Using these two indicators, the above figure shows my estimates of s*/g* for the same eight countries over 1970 to 2012. It indicates a distinctly downward trend in annual additions of capital relative to changes in income for these countries when natural capital depreciation is taken into account. In 1970, s*/g* was around 510%, which suggests that annual additions to capital (including natural capital) was more than 5 times the increase in national income. But by 2012 this ratio had fallen to 146%, which suggests that the additions to wealth each year were only one-and-a-half times the increases in income. On average over 1970-2012, s*/g* is 291%, i.e. wealth is increased annually over this period almost 3 times more than income.

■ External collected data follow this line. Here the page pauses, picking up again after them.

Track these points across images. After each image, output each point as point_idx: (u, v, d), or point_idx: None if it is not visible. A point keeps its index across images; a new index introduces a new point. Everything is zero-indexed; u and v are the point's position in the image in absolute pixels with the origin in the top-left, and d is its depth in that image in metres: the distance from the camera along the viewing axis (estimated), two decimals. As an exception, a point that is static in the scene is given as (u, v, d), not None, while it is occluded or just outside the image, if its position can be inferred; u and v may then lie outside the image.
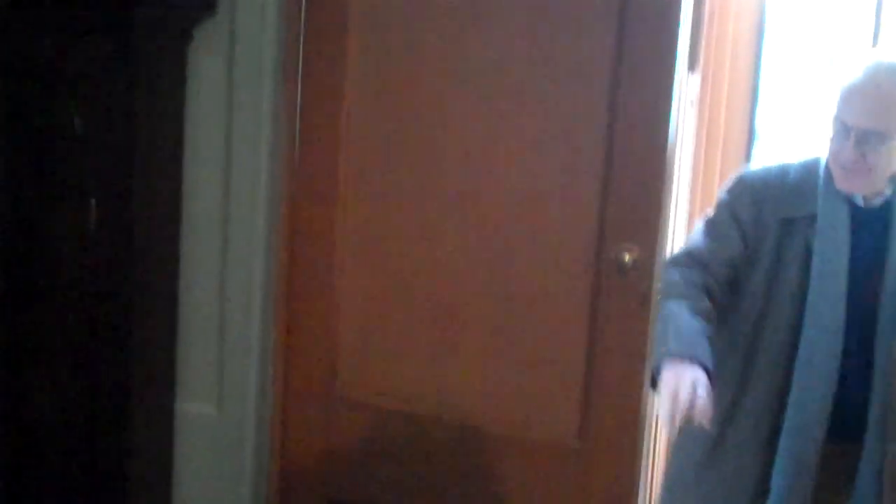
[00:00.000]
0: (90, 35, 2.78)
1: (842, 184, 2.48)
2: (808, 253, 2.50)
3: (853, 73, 2.48)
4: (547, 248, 3.02)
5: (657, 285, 2.75)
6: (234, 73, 3.05)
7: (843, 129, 2.45)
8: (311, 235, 3.23)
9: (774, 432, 2.49)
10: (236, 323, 3.21)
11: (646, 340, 2.90)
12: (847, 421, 2.47)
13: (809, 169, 2.53)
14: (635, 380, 2.92)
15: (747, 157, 3.79)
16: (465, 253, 3.11)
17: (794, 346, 2.49)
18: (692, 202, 3.69)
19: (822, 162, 2.49)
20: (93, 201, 2.88)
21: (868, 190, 2.50)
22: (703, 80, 3.64)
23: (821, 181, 2.53)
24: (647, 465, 3.08)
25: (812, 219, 2.53)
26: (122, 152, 2.86)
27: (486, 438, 3.12)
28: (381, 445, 3.25)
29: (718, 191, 2.63)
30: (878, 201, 2.52)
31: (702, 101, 3.67)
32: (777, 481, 2.52)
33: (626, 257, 2.89)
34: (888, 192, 2.49)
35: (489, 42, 3.03)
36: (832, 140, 2.44)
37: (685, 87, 3.18)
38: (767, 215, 2.56)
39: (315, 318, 3.27)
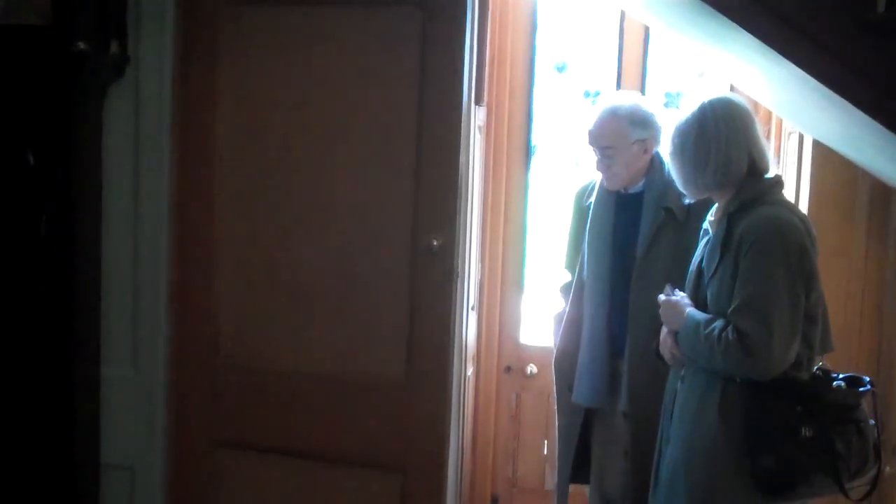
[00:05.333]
0: (43, 93, 3.22)
1: (605, 183, 3.50)
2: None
3: (591, 112, 3.48)
4: (378, 239, 3.46)
5: (457, 262, 3.39)
6: (138, 117, 3.48)
7: (592, 149, 3.45)
8: (196, 242, 3.61)
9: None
10: (147, 308, 3.58)
11: (450, 304, 3.41)
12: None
13: None
14: (444, 332, 3.41)
15: (526, 167, 4.59)
16: (317, 246, 3.51)
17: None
18: (484, 202, 4.39)
19: None
20: (43, 217, 3.27)
21: (618, 186, 3.47)
22: (489, 111, 4.38)
23: (599, 181, 3.50)
24: (456, 392, 3.57)
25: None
26: (64, 179, 3.27)
27: (337, 384, 3.52)
28: (253, 396, 3.62)
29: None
30: (635, 190, 3.47)
31: (488, 126, 4.39)
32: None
33: (434, 243, 3.36)
34: (641, 183, 3.44)
35: (329, 97, 3.48)
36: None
37: (474, 118, 3.66)
38: (583, 204, 3.57)
39: (201, 300, 3.63)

Piketty may be right about the long-run evolution of the capital-income ratio β. Since 1970, the slow growth relative to savings in rich countries may have led to substantial accumulation of capital relative to income. But as my estimates for the trend in s*/g* show, this wealth has been amassed over the past 40 years through considerable depreciation of valuable energy, mineral and forest resources. In a sense, these economies have traded one form of capital—the earth’s riches—for another—human riches.
Piketty appears to be aware of this problem. Towards the end of his book, he warns that the current debate over the size of the public debt may be misplaced, as “the more urgent need is to increase our educational capital and prevent the degradation of our natural capital” (p. 568).